START MATERIAL FOR THIS TASK
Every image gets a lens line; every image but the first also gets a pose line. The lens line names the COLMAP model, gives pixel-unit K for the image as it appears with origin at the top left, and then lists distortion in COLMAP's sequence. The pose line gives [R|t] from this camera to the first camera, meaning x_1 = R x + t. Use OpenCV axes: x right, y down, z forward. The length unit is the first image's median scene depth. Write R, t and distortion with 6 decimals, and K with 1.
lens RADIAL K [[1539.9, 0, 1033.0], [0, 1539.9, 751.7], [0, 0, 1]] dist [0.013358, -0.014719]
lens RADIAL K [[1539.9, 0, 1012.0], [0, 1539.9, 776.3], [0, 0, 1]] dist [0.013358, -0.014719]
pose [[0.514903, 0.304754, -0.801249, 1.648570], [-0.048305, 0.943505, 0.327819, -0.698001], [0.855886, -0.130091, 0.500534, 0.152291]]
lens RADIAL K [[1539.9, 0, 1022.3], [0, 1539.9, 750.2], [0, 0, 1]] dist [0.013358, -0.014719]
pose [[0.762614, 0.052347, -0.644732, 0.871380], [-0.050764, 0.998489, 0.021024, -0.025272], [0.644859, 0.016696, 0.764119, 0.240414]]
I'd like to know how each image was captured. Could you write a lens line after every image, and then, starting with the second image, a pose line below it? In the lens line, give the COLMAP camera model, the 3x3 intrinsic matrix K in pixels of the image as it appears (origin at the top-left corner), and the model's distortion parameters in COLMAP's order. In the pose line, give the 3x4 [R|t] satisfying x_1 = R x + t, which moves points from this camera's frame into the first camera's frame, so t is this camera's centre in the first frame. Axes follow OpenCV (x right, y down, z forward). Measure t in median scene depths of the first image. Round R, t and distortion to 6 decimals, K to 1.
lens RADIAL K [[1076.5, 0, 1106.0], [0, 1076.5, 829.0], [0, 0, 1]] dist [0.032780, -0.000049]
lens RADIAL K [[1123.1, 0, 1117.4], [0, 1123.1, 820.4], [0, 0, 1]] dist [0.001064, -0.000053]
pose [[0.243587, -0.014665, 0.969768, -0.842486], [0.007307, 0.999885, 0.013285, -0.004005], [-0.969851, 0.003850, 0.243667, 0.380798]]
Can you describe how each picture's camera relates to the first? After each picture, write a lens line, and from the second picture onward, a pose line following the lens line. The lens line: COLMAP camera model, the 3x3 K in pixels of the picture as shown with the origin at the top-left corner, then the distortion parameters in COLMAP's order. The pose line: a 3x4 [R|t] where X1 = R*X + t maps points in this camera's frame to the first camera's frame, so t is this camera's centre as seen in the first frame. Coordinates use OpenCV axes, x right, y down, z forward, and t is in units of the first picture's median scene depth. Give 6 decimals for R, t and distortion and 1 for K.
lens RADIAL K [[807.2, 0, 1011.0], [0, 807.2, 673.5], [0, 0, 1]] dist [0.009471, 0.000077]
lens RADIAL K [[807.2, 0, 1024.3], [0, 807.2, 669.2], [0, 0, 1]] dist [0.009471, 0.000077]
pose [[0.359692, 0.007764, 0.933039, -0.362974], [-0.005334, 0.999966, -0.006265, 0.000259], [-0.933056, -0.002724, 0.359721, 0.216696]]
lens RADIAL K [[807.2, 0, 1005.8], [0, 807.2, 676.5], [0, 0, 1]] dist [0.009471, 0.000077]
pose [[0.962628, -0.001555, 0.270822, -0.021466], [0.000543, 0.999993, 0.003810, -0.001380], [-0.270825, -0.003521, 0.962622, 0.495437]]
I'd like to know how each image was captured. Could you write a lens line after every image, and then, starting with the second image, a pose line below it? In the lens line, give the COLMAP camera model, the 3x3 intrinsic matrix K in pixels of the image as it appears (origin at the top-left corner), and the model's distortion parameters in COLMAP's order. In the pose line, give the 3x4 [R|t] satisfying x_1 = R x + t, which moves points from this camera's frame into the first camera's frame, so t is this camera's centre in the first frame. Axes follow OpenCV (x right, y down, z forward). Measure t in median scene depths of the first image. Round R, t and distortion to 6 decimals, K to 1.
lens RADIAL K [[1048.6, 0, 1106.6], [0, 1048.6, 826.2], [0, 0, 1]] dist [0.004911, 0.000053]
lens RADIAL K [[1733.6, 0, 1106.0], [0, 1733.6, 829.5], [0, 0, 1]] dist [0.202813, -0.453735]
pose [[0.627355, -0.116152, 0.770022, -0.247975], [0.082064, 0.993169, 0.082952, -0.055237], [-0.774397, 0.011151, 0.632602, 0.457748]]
END MATERIAL FOR THIS TASK
## WORK REQUIRED
Lay out every line of the data above as a JSON array of strings, one string per line, with blank lines omitted.

## COMPLETED EXERCISE
[
  "Every image gets a lens line; every image but the first also gets a pose line. The lens line names the COLMAP model, gives pixel-unit K for the image as it appears with origin at the top left, and then lists distortion in COLMAP's sequence. The pose line gives [R|t] from this camera to the first camera, meaning x_1 = R x + t. Use OpenCV axes: x right, y down, z forward. The length unit is the first image's median scene depth. Write R, t and distortion with 6 decimals, and K with 1.",
  "lens RADIAL K [[1539.9, 0, 1033.0], [0, 1539.9, 751.7], [0, 0, 1]] dist [0.013358, -0.014719]",
  "lens RADIAL K [[1539.9, 0, 1012.0], [0, 1539.9, 776.3], [0, 0, 1]] dist [0.013358, -0.014719]",
  "pose [[0.514903, 0.304754, -0.801249, 1.648570], [-0.048305, 0.943505, 0.327819, -0.698001], [0.855886, -0.130091, 0.500534, 0.152291]]",
  "lens RADIAL K [[1539.9, 0, 1022.3], [0, 1539.9, 750.2], [0, 0, 1]] dist [0.013358, -0.014719]",
  "pose [[0.762614, 0.052347, -0.644732, 0.871380], [-0.050764, 0.998489, 0.021024, -0.025272], [0.644859, 0.016696, 0.764119, 0.240414]]",
  "I'd like to know how each image was captured. Could you write a lens line after every image, and then, starting with the second image, a pose line below it? In the lens line, give the COLMAP camera model, the 3x3 intrinsic matrix K in pixels of the image as it appears (origin at the top-left corner), and the model's distortion parameters in COLMAP's order. In the pose line, give the 3x4 [R|t] satisfying x_1 = R x + t, which moves points from this camera's frame into the first camera's frame, so t is this camera's centre in the first frame. Axes follow OpenCV (x right, y down, z forward). Measure t in median scene depths of the first image. Round R, t and distortion to 6 decimals, K to 1.",
  "lens RADIAL K [[1076.5, 0, 1106.0], [0, 1076.5, 829.0], [0, 0, 1]] dist [0.032780, -0.000049]",
  "lens RADIAL K [[1123.1, 0, 1117.4], [0, 1123.1, 820.4], [0, 0, 1]] dist [0.001064, -0.000053]",
  "pose [[0.243587, -0.014665, 0.969768, -0.842486], [0.007307, 0.999885, 0.013285, -0.004005], [-0.969851, 0.003850, 0.243667, 0.380798]]",
  "Can you describe how each picture's camera relates to the first? After each picture, write a lens line, and from the second picture onward, a pose line following the lens line. The lens line: COLMAP camera model, the 3x3 K in pixels of the picture as shown with the origin at the top-left corner, then the distortion parameters in COLMAP's order. The pose line: a 3x4 [R|t] where X1 = R*X + t maps points in this camera's frame to the first camera's frame, so t is this camera's centre as seen in the first frame. Coordinates use OpenCV axes, x right, y down, z forward, and t is in units of the first picture's median scene depth. Give 6 decimals for R, t and distortion and 1 for K.",
  "lens RADIAL K [[807.2, 0, 1011.0], [0, 807.2, 673.5], [0, 0, 1]] dist [0.009471, 0.000077]",
  "lens RADIAL K [[807.2, 0, 1024.3], [0, 807.2, 669.2], [0, 0, 1]] dist [0.009471, 0.000077]",
  "pose [[0.359692, 0.007764, 0.933039, -0.362974], [-0.005334, 0.999966, -0.006265, 0.000259], [-0.933056, -0.002724, 0.359721, 0.216696]]",
  "lens RADIAL K [[807.2, 0, 1005.8], [0, 807.2, 676.5], [0, 0, 1]] dist [0.009471, 0.000077]",
  "pose [[0.962628, -0.001555, 0.270822, -0.021466], [0.000543, 0.999993, 0.003810, -0.001380], [-0.270825, -0.003521, 0.962622, 0.495437]]",
  "I'd like to know how each image was captured. Could you write a lens line after every image, and then, starting with the second image, a pose line below it? In the lens line, give the COLMAP camera model, the 3x3 intrinsic matrix K in pixels of the image as it appears (origin at the top-left corner), and the model's distortion parameters in COLMAP's order. In the pose line, give the 3x4 [R|t] satisfying x_1 = R x + t, which moves points from this camera's frame into the first camera's frame, so t is this camera's centre in the first frame. Axes follow OpenCV (x right, y down, z forward). Measure t in median scene depths of the first image. Round R, t and distortion to 6 decimals, K to 1.",
  "lens RADIAL K [[1048.6, 0, 1106.6], [0, 1048.6, 826.2], [0, 0, 1]] dist [0.004911, 0.000053]",
  "lens RADIAL K [[1733.6, 0, 1106.0], [0, 1733.6, 829.5], [0, 0, 1]] dist [0.202813, -0.453735]",
  "pose [[0.627355, -0.116152, 0.770022, -0.247975], [0.082064, 0.993169, 0.082952, -0.055237], [-0.774397, 0.011151, 0.632602, 0.457748]]"
]